COLLECTED DATA: Begin

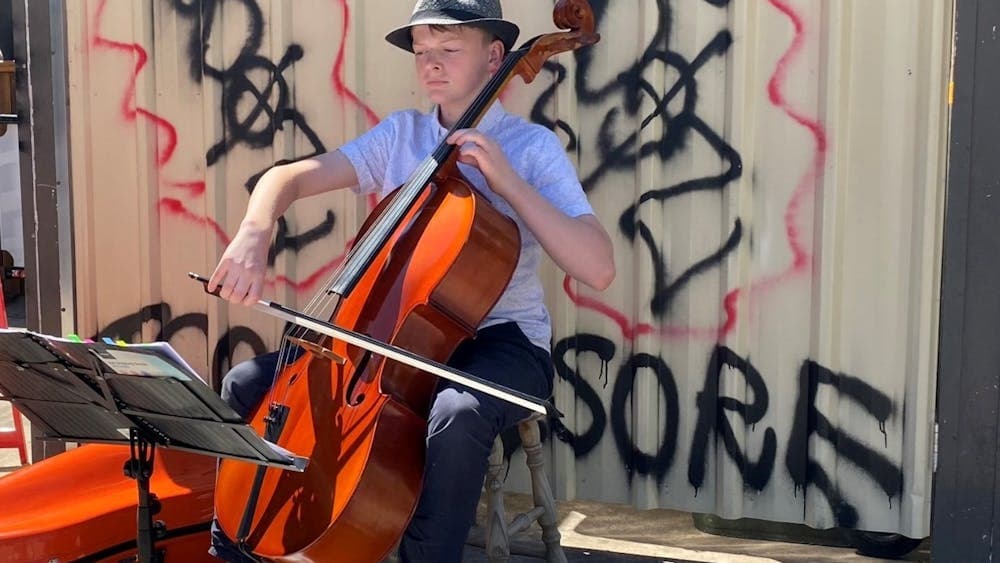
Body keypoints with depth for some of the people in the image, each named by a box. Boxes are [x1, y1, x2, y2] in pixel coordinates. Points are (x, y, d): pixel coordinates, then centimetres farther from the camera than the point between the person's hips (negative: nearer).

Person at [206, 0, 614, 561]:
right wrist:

COLLECTED DATA: End

#### WHAT YOU HAVE TO DO
Format the material above as a Markdown table with two columns, Row and Text: number each line in the Row column and put its words in the Text column. Omit blank lines and pictures.

#### EXERCISE OUTPUT
| Row | Text |
|---|---|
| 1 | Body keypoints with depth for some of the people in the image, each named by a box. Boxes are [x1, y1, x2, y2] in pixel coordinates. Points are (x, y, d): pixel coordinates, then centimetres farther from the camera than the point between the person's hips (negative: nearer). |
| 2 | Person at [206, 0, 614, 561]: |
| 3 | right wrist: |